A simultaneous purification of human prothrombin and factor IX

• Published in: Blood & Vessel Vol. 13; no. 1; pp. 63 - 71
• Main Authors: FUJIMURA, Yoshihiro, SAKAI, Toshiyuki, MATSUYAMA, Ikuko, MIKAMI, Sadaaki, YOSHIOKA, Akira, FUKUI, Hiromu
• Format: Journal Article
• Language: English
• Published: The Japanese Society on Thrombosis and Hemostasis 1982
• Subjects: DEAE-Sepharose CL-6B; factor IX; heparin-Sepharose 4B; preparative disc gel electrophoresis; prothrombin
• ISSN: 0386-9717; 1884-2372
• DOI: 10.2491/jjsth1970.13.63

Human factor IX has been purified from a commercial prothrombin complex concentrate (Proplex®) with a yield of 17%. The purified factor IX preparation had a specific activity of 171 units per mg protein.
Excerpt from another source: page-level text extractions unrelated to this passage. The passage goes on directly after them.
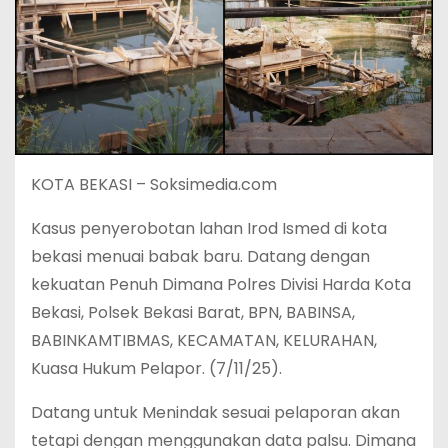
KOTA BEKASI – Soksimedia.com
Kasus penyerobotan lahan Irod Ismed di kota
bekasi menuai babak baru. Datang dengan
kekuatan Penuh Dimana Polres Divisi Harda Kota
Bekasi, Polsek Bekasi Barat, BPN, BABINSA,
BABINKAMTIBMAS, KECAMATAN, KELURAHAN,
Kuasa Hukum Pelapor. (7/11/25).
Datang untuk Menindak sesuai pelaporan akan
tetapi dengan menggunakan data palsu. Dimana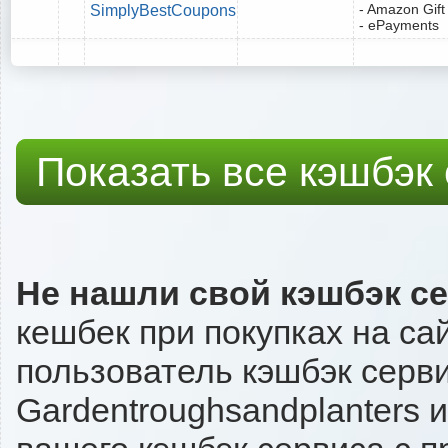
- Amazon Gift
SimplyBestCoupons
- ePayments
Показать все кэшбэк
Не нашли свой кэшбэк с
кешбек при покупках на са
пользователь кэшбэк серви
Gardentroughsandplanters и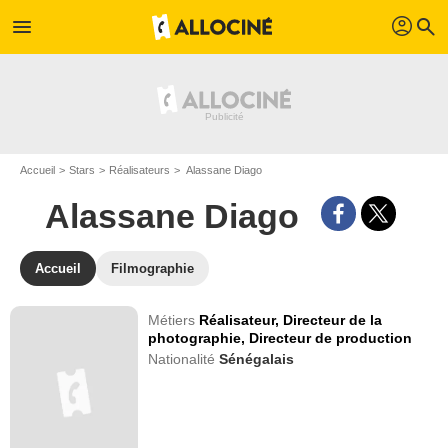
profil
menu
search
Accueil
Stars
Réalisateurs
Alassane Diago
Alassane Diago
Accueil
Filmographie
Métiers
Réalisateur,
Directeur de la
photographie,
Directeur de production
Nationalité
Sénégalais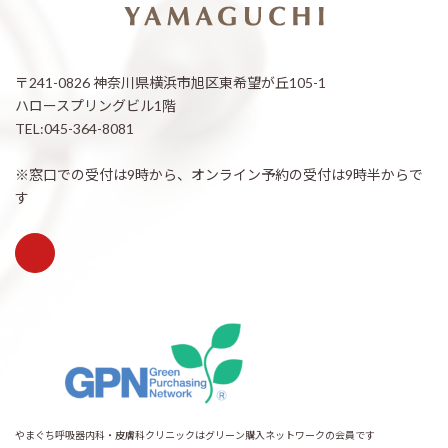
〒241-0826 神奈川県横浜市旭区東希望が丘105-1
ハロースプリングビル1階
TEL:045-364-8081
※窓口での受付は9時から、オンライン予約の受付は9時半からで
す
やまぐち呼吸器内科・皮膚科クリニックはグリーン購入ネットワークの会員です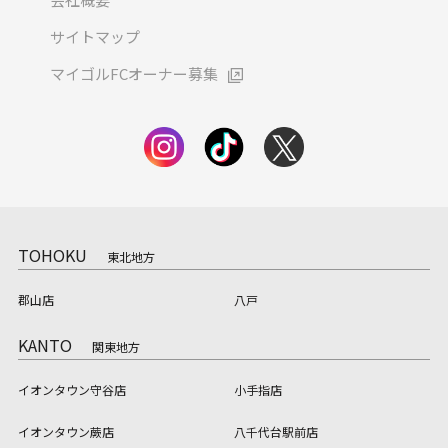
サイトマップ
マイゴルFCオーナー募集
TOHOKU
東北地方
郡山店
八戸
KANTO
関東地方
イオンタウン守谷店
小手指店
イオンタウン蕨店
八千代台駅前店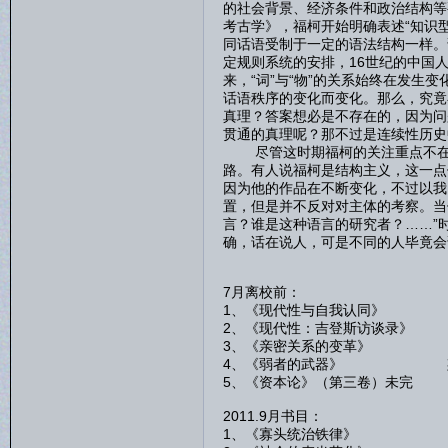
的社会背景、经济条件和政治结构等
考古学》，福柯开始明确表述“知识
同话语受制于一定的语法结构一样。
定规则系统的安排，16世纪的中国
来，“词”与“物”的关系始终在发生
话语秩序的变化而变化。那么，究竟
真理？答案想必是不存在的，因为问
贯通的真理呢？那不过是连续性历史
尽管这时期福柯的关注重点不在于
路。有人说福柯是结构主义，这一点
因为他的作品在不断变化，不过以我
置，但是并不反对对主体的考察。当
言？谁是这种语言的研究者？……”
确，话在说人，可是不同的人毕竟会
7月离校前：
1、《现代性与自我认同》
2、《现代性：吉登斯访谈录》
3、《亲密关系的变革》 
4、《弱者的武器》 斯
5、《资本论》（第三卷）未
2011.9月书目：
1、《寡头统治铁律》 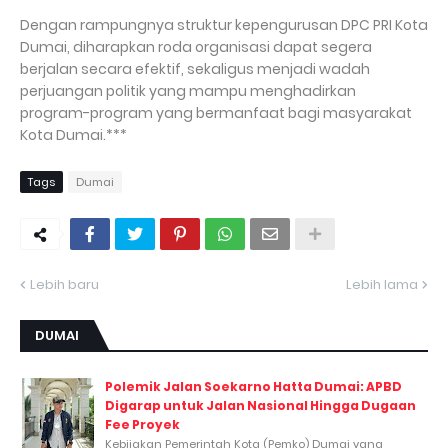
Dengan rampungnya struktur kepengurusan DPC PRI Kota
Dumai, diharapkan roda organisasi dapat segera
berjalan secara efektif, sekaligus menjadi wadah
perjuangan politik yang mampu menghadirkan
program-program yang bermanfaat bagi masyarakat
Kota Dumai.***
Tags
Dumai
Lebih baru
Lebih lama
DUMAI
Polemik Jalan Soekarno Hatta Dumai: APBD
Digarap untuk Jalan Nasional Hingga Dugaan
Fee Proyek
Kebijakan Pemerintah Kota (Pemko) Dumai yang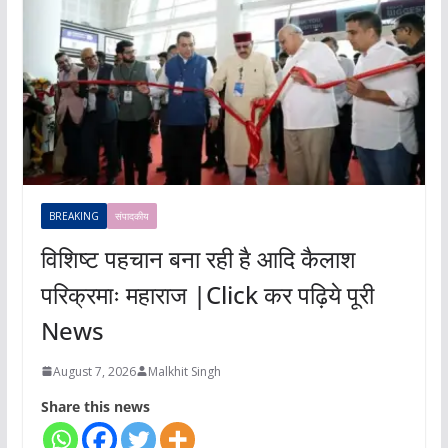
BREAKING
संपादकीय
विशिष्ट पहचान बना रही है आदि कैलाश
परिक्रमाः महाराज |Click कर पढ़िये पूरी
News
August 7, 2026
Malkhit Singh
Share this news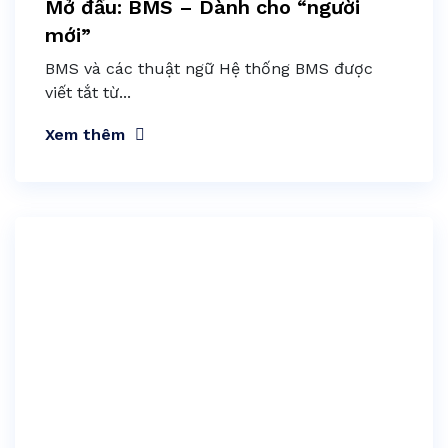
Mở đầu: BMS – Dành cho “người
mới”
BMS và các thuật ngữ Hệ thống BMS được
viết tắt từ...
Xem thêm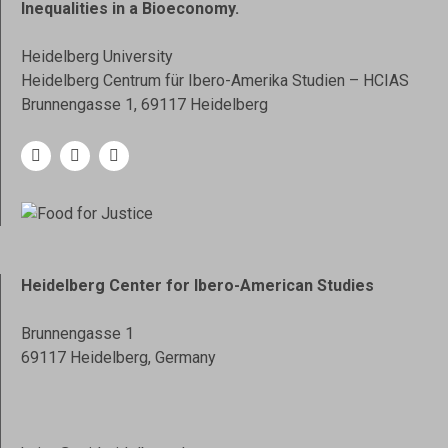
Inequalities in a Bioeconomy.
Heidelberg University
Heidelberg Centrum für Ibero-Amerika Studien – HCIAS
Brunnengasse 1, 69117 Heidelberg
Heidelberg Center for Ibero-American Studies
Brunnengasse 1
69117 Heidelberg, Germany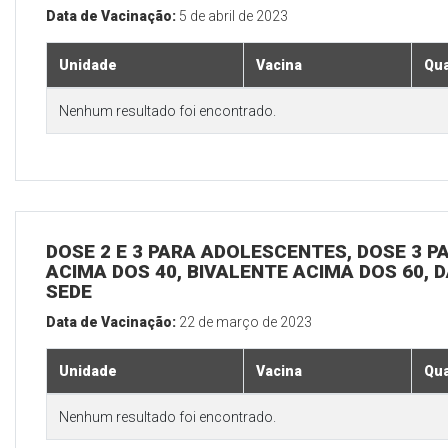
Data de Vacinação:
5 de abril de 2023
Unidade
Vacina
Qua
Nenhum resultado foi encontrado.
DOSE 2 E 3 PARA ADOLESCENTES, DOSE 3 P
ACIMA DOS 40, BIVALENTE ACIMA DOS 60, D
SEDE
Data de Vacinação:
22 de março de 2023
Unidade
Vacina
Qua
Nenhum resultado foi encontrado.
The purification procedure involves BaSO4 adsorption-elution, 40-70% saturated (NH4)2SO4 precipitation, DEAE-Sepharose CL-6B chromatography, heparin-Sepharose 4B chromatography, and preparative disc gel electrophoresis. The final product is homogeneous on an analytical polyacrylamide gel electrophoresis, and has an apparent molecular weight (mol. wt.) of 57, 000 which is not changed by chemical reduction. The monospecific antiserum to factor IX was raised against rabbits, and possessed an inhibitory activity equivalent to 35 Bethesda units per ml. In the course of factor IX purification, prothrombin (mol. wt. 72, 000) has also been purified (36% yield), and has been shown to have a specific activity of 8.6 units per mg protein.